1- Ce que l’on avait : l’espoir du changement
Le 17 novembre, ce fut l’expression d’un « ça suffit ! ». Sans organisation, sans réflexion préalable : ça a tout simplement débordé de nous. Après des années à endurer la souffrance au travail, la précarité, la réduction de notre pouvoir d’achat, la multiplication des taxes et des factures face à des scandales politiques toujours plus nombreux… Il n’était plus possible de se taire. Alors, on a pris ce qui était à notre portée. Des ronds-points, tout le monde en a. Tout le monde y passe. Ce moment nous a permis de redécouvrir l’autre. Cet autre qui lui aussi souffrait, endurait, serrait les dents face aux difficultés de la vie. On s’est soutenu, on s’est embrassé, on s’est échangé les saucisses, les verres de vins, les veilles de nuit. On a refondé du collectif et même au delà : on a redonné du sens à une vie qui en manquait cruellement.
Des ronds-points, on est passé aux villes, et à Paris. Parce que c’est là-bas que se trouve le pouvoir, celui qui refuse délibérément de nous prendre en compte. On nous a reproché notre violence, celle des « casseurs ». Tous les médias y sont allés de leur couplet ; tous les politiciens s’y sont vautrés. Pourtant, personne n’a parlé de cette immense violence que l’on subit en silence depuis des années et qui tue nos proches. Cette insoutenable violence sociale qui écrase les misérables et qui remplit les poches des riches. D’en bas, nous avons interpellé ceux d’en haut. Macron a bien tenté un enfumage de plus, le 10 décembre, nous promettant 10 milliards. C’était comme jeter la pièce aux mendiants.
Seulement, plus nous nous sommes réunis, organisés collectivement, et plus nous avons pris conscience de notre force. Et de notre légitimité à la manifester. Les Actes se sont enchaînés, avec, à chaque fois, le même désir : être entendus, pris en compte, et respectés dans notre dignité.

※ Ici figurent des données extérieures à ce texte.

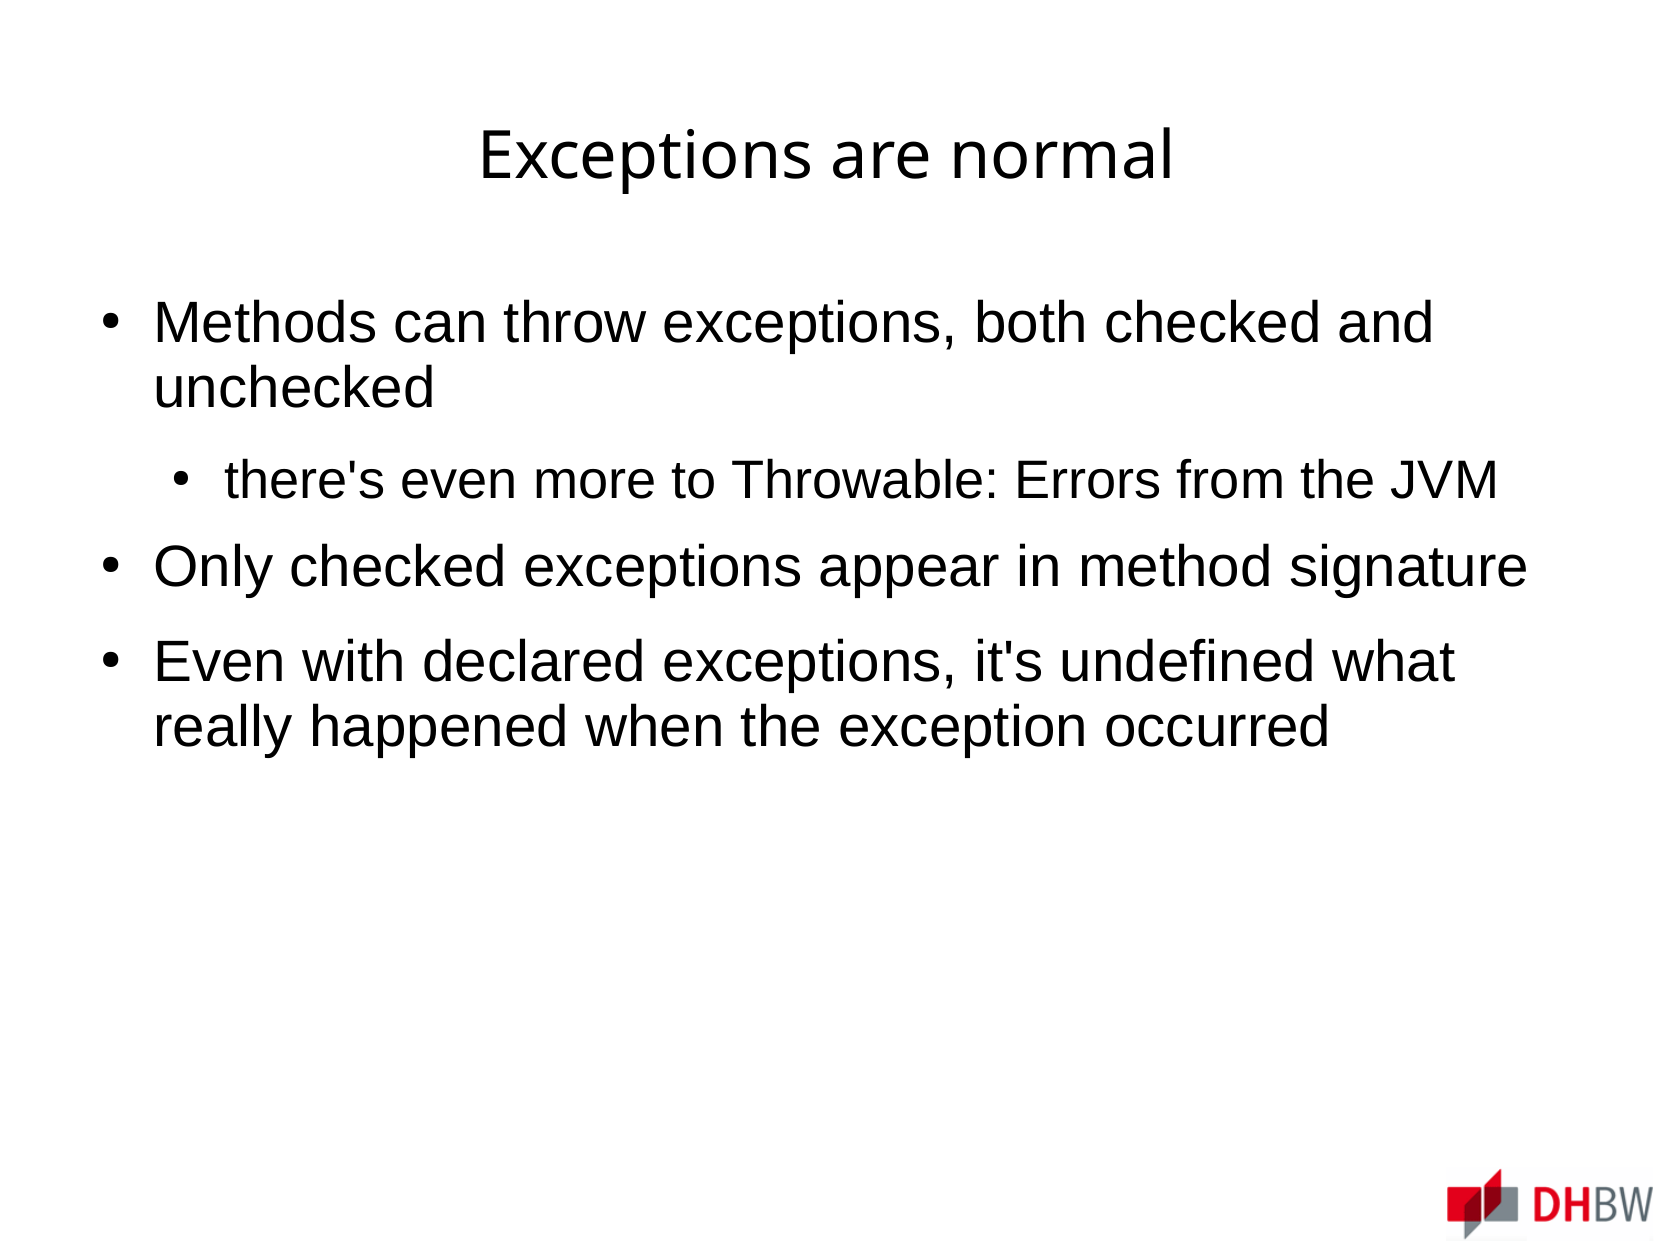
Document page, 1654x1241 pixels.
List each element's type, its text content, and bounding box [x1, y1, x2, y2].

title Exceptions are normal [82, 56, 1571, 250]
list Methods can throw exceptions, both checked and unchecked there's even more to Throwable: Errors from the JVM Only checked exceptions appear in method signature Even with declared exceptions, it's undefined what really happened when the exception occurred [82, 290, 1571, 1094]
picture [1446, 1167, 1654, 1241]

2- Ce que l’on a perdu : l’engouement des débuts
En réponse, nous avons reçu des tirs de flashball, des grenades de désencerclement et de la lacrymo. Devant les centaines de blessés, de mutilés, et les morts, certains ont pris peur et ont quitté les cortèges. D’autres ne nous ont pas rejoints, malgré un soutien réel envers nos revendications.

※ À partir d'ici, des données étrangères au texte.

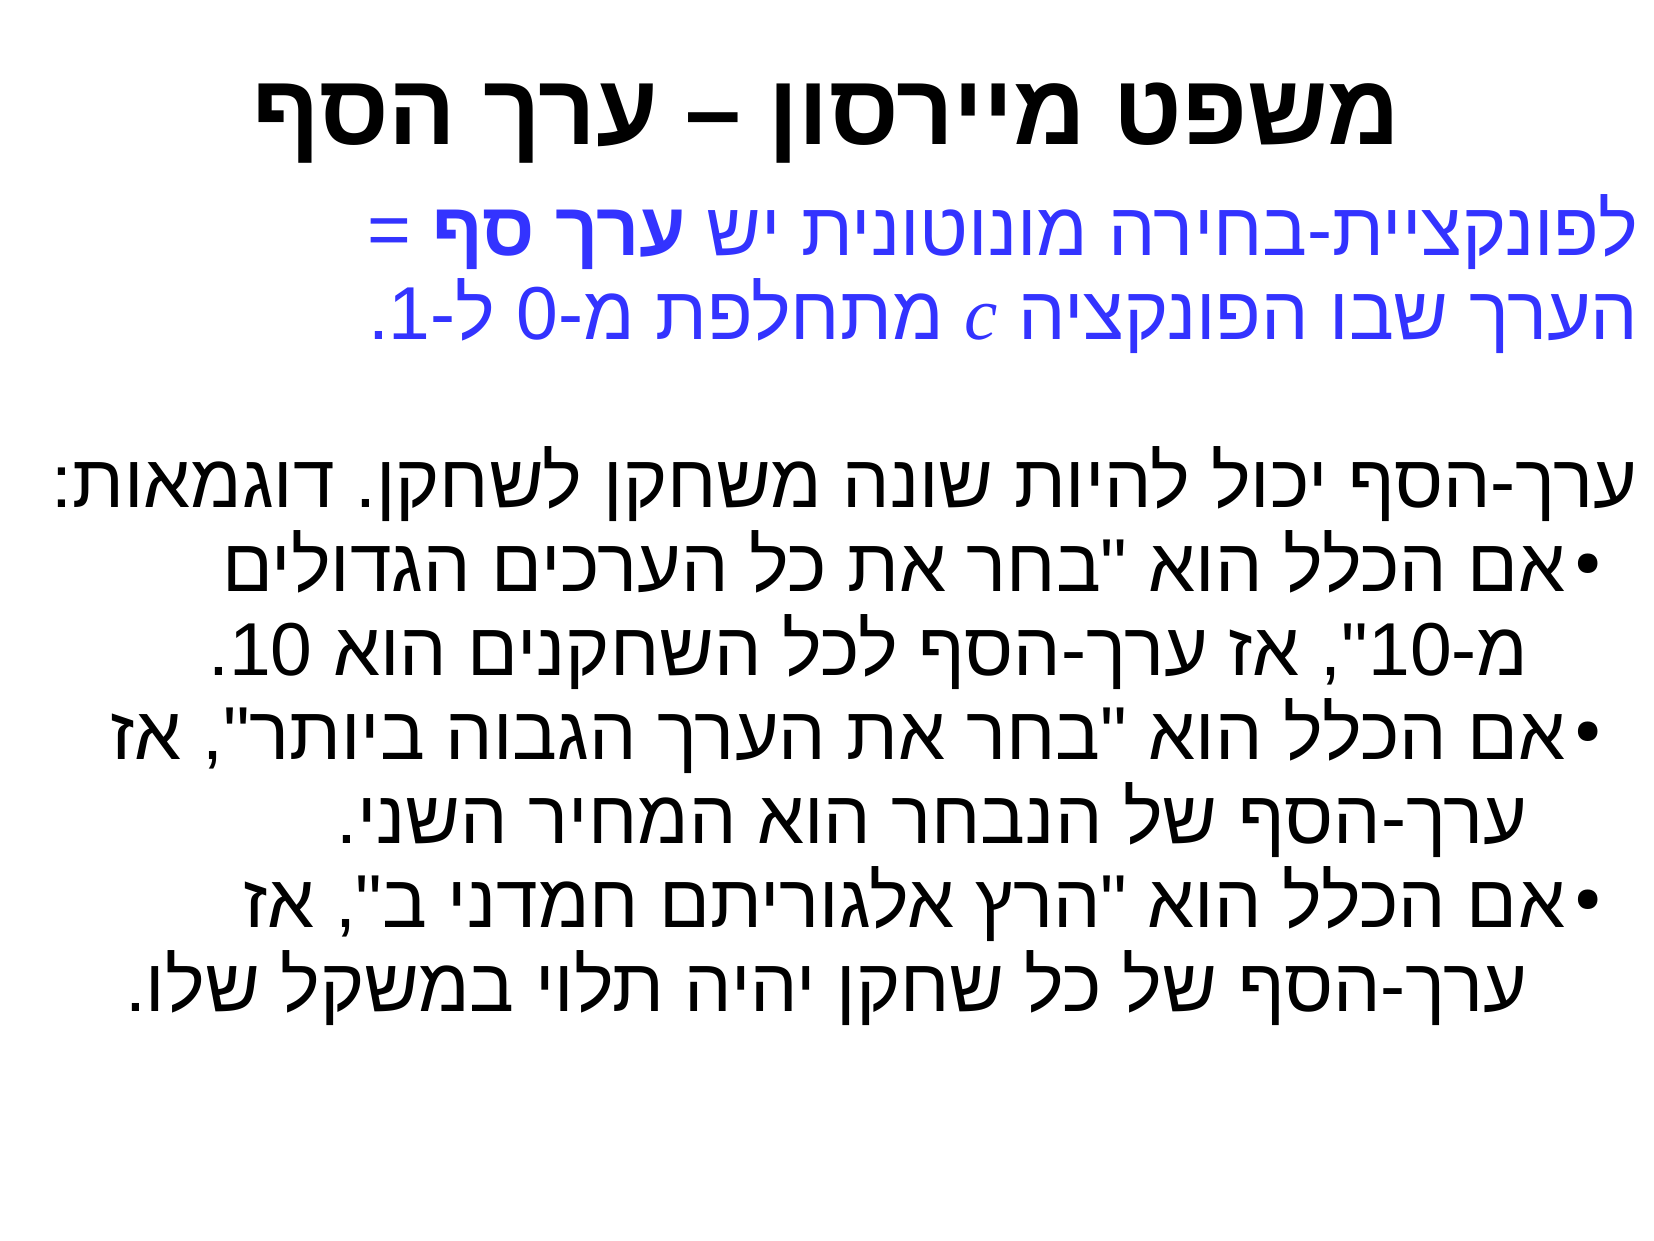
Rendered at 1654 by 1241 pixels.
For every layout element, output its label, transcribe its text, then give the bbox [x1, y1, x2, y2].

text_box לפונקציית-בחירה מונוטונית יש ערך סף = הערך שבו הפונקציה c מתחלפת מ-0 ל-1. ערך-הסף יכול להיות שונה משחקן לשחקן. דוגמאות: אם הכלל הוא "בחר את כל הערכים הגדולים מ-10", אז ערך-הסף לכל השחקנים הוא 10. אם הכלל הוא "בחר את הערך הגבוה ביותר", אז ערך-הסף של הנבחר הוא המחיר השני. אם הכלל הוא "הרץ אלגוריתם חמדני ב", אז ערך-הסף של כל שחקן יהיה תלוי במשקל שלו. [0, 180, 1654, 1239]
title משפט מיירסון – ערך הסף [0, 21, 1654, 180]
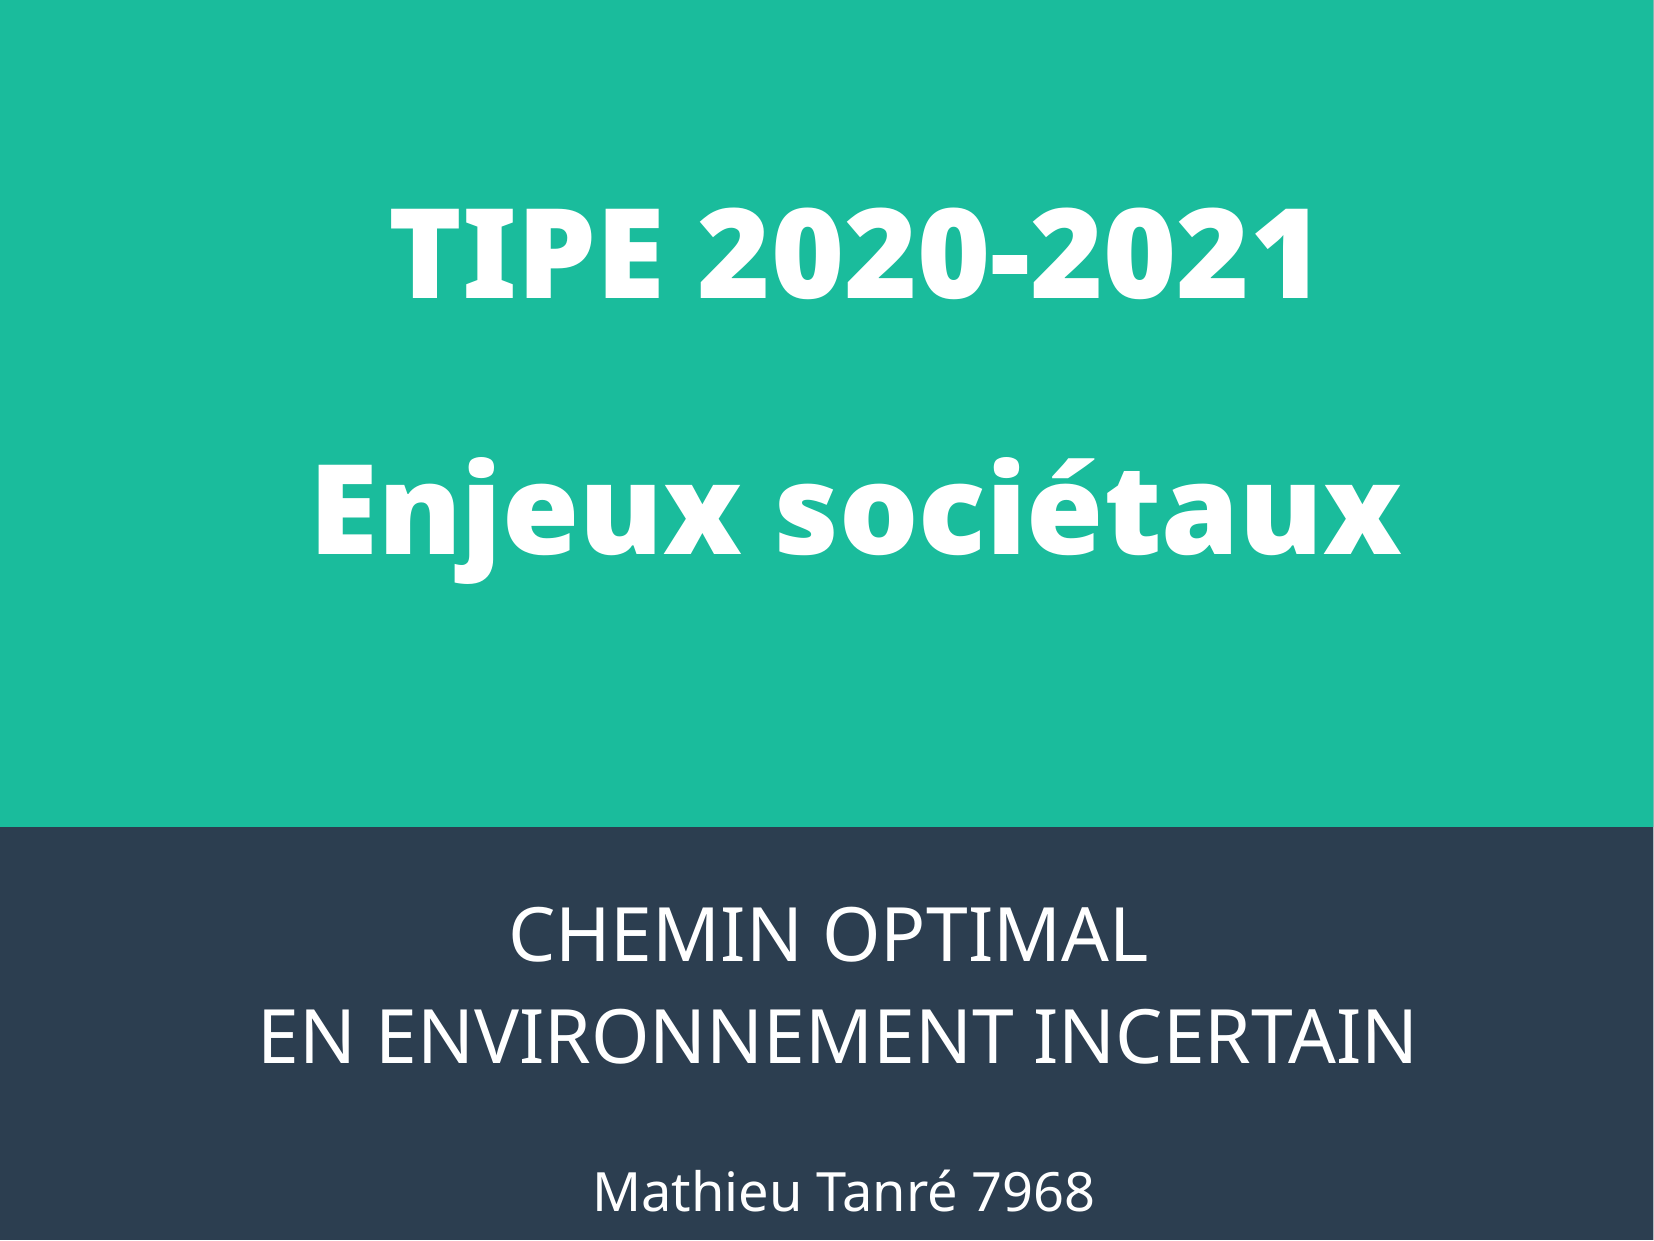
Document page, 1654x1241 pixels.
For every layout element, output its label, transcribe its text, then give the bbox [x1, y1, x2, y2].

title TIPE 2020-2021 Enjeux sociétaux [129, 121, 1583, 721]
text_box Mathieu Tanré 7968 [437, 1145, 1252, 1234]
subtitle CHEMIN OPTIMAL EN ENVIRONNEMENT INCERTAIN [70, 820, 1607, 1146]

On a continué. Avec acharnement. Acte 5, Acte 6… Acte 15, Acte 25. Le pouvoir n’a rien lâché. Il a cogné, encore et toujours, sur les têtes dures qui s’obstinaient à rejeter la politique économique à l’œuvre. Il a joué son rôle : nous diviser, nous user, nous décourager. Et cela a fonctionné. Plus les Actes se multipliaient, moins nous étions nombreux. Les divisions dans nos rangs se reproduisirent à mesure que les notoriétés s’affirmèrent. Le gâteau bourgeois attira à lui tous les opportunistes, carriéristes et ambitieux.
A force, de plusieurs centaines de milliers, ne sont restés plus que quelques dizaines de milliers. Epuisés, déçus, lassés, effrayés, meurtris, les Gilets jaunes ont déserté les rangs. Le moment le plus représentatif de cela fut le 1er mai. Ce jour-ci, nous avons réalisé notre plus gros score de mobilisation depuis bien des mois. Comment ? Grâce aux syndicats et partis politiques. Ceux-là même que nous avions rejetés à nos débuts. Triste ironie… au goût de retour à la case départ.

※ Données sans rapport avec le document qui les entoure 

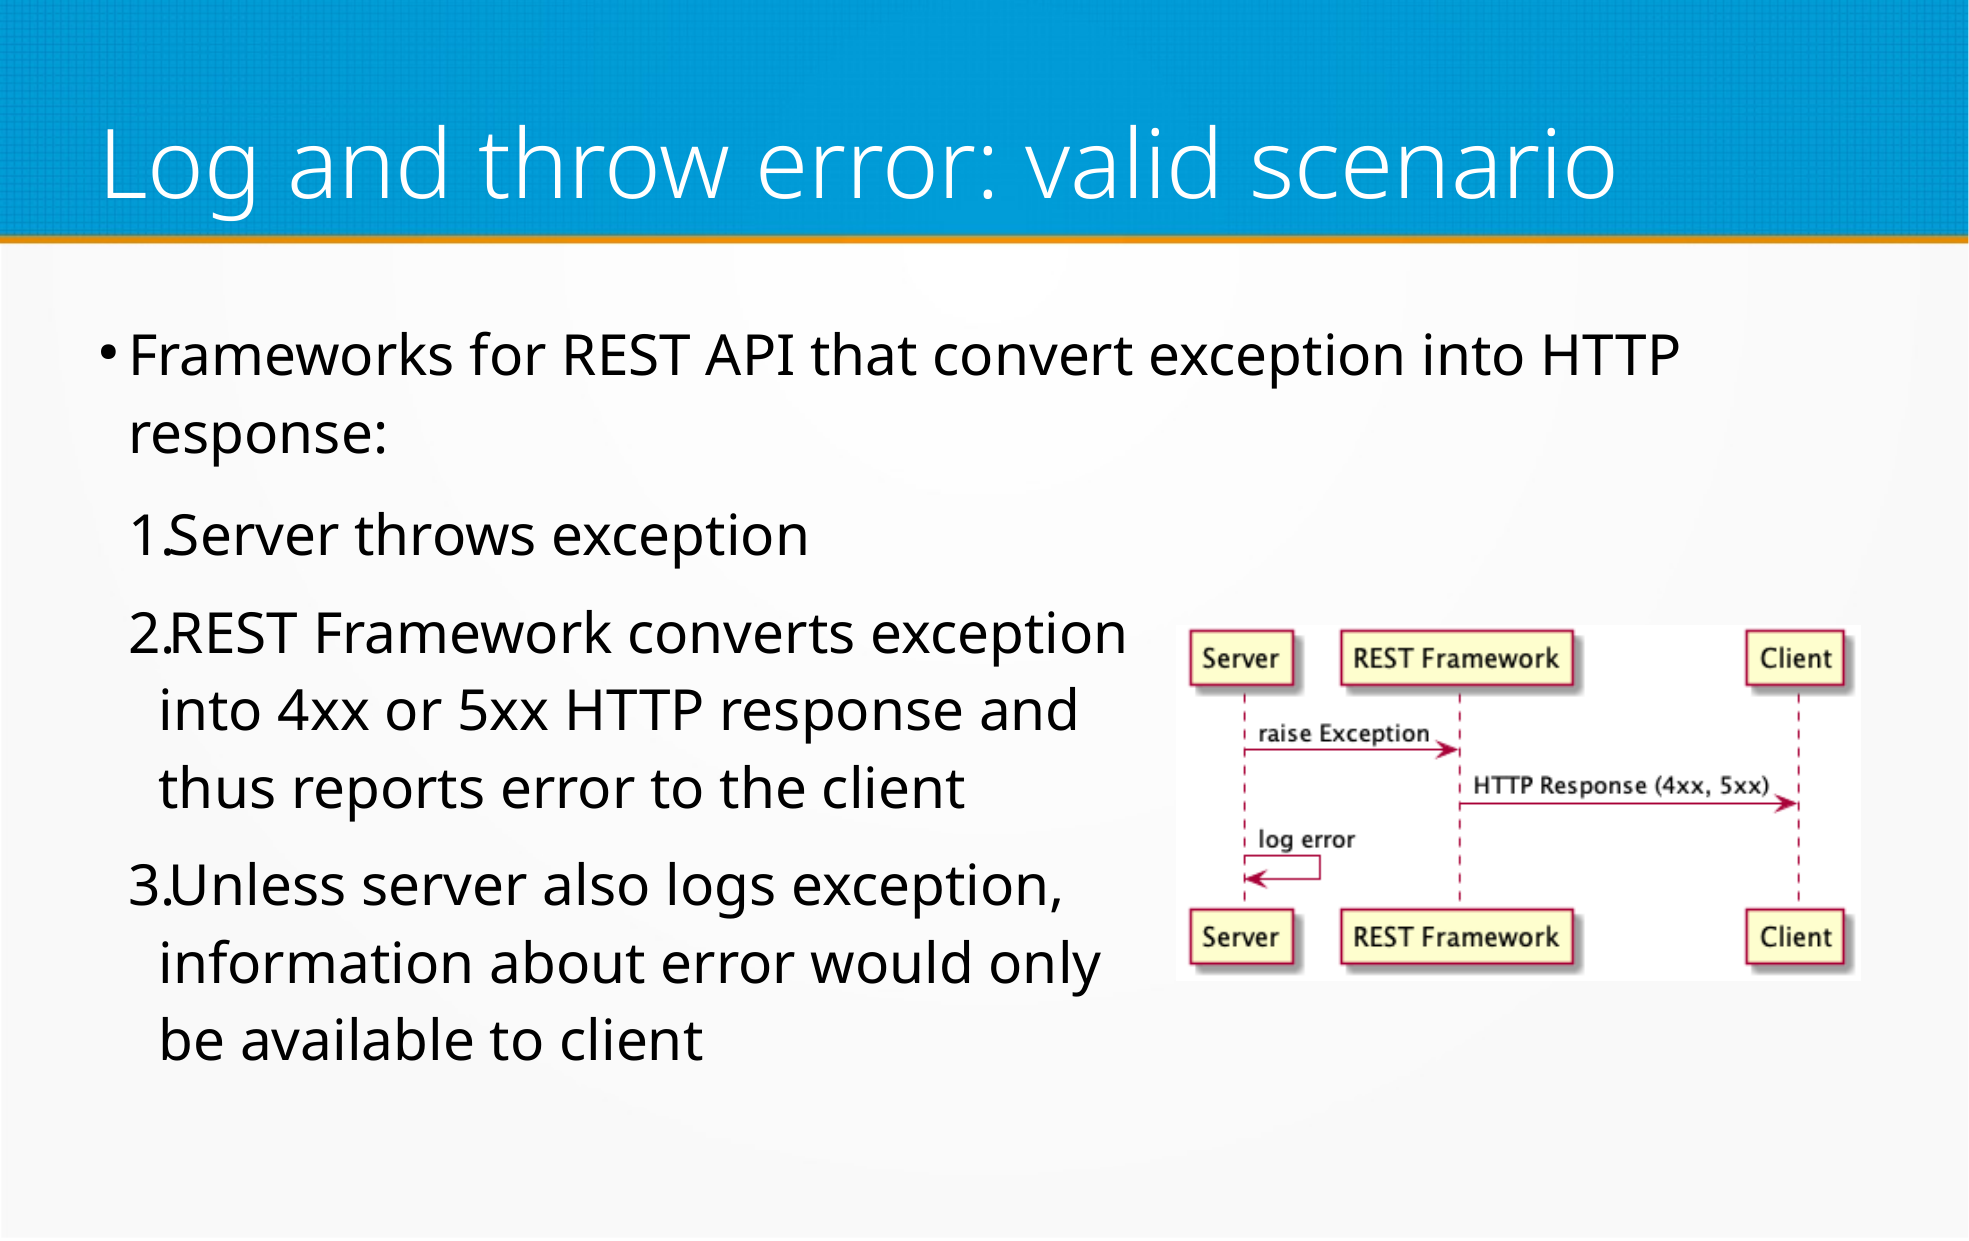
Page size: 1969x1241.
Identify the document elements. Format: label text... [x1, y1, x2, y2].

list Frameworks for REST API that convert exception into HTTP response: Server throws exception REST Framework converts exception into 4xx or 5xx HTTP response and thus reports error to the client Unless server also logs exception, information about error would only be available to client [98, 315, 1861, 1081]
picture [0, 233, 1969, 1241]
title Log and throw error: valid scenario [98, 19, 1870, 227]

3- Pourquoi ? L’absence de contre-projet
Si le mouvement a connu un essoufflement aussi retentissant, c’est parce que nous n’avons pas su créer une contre-société, un contre-modèle à l’hégémonie capitaliste. Parce que nous avons voulu conserver la flamme de nos débuts ; celle qui brilla si fort du feu de notre spontanéité, de notre absence d’étiquette, de notre refus du partisanisme. Nous nous sommes enfermés dans l’horizontalité. Horizontaux nous étions, horizontaux nous restâmes, mais face à un pouvoir vertical qui sut, lui, user de tous les leviers hiérarchiques pour nous contraindre à retourner, les chaînes aux pieds, à la niche.
Pourtant, nous n’avons jamais cessé d’avoir raison. Toutes nos revendications sont justes. Seulement, aucune lutte ne peut être menée sans définir au préalable un objectif. Nous voulions une société différente, mais nous avons refusé d’en construire les plans. On ne bâtit rien sans organisation. On ne bâtit rien sans structuration. C’est notre orgueil et notre enfermement dans un individualisme coupable qui nous a empêché de saisir que si voulions renverser cette société, il fallait accepter de s’unir, de hiérarchiser les décisions et d’établir des objectifs qu’ensuite, chacun individuellement, serait chargé de mener pour le bien de tous. Il ne s’agissait pas de sacrifier notre liberté et de déléguer notre souveraineté à des « chefs ». Sans quoi il s’agirait du même modèle de gouvernement que celui que l’on conteste. Il s’agissait que les plus légitimes se réunissent pour, au contact perpétuel des Gilets jaunes, faire remonter les revendications du terrain et ensuite construire les moyens les plus adéquats pour les satisfaire. Pour mener cette bataille, il fallait penser la guerre. Et cela nécessitait de définir un plan de bataille.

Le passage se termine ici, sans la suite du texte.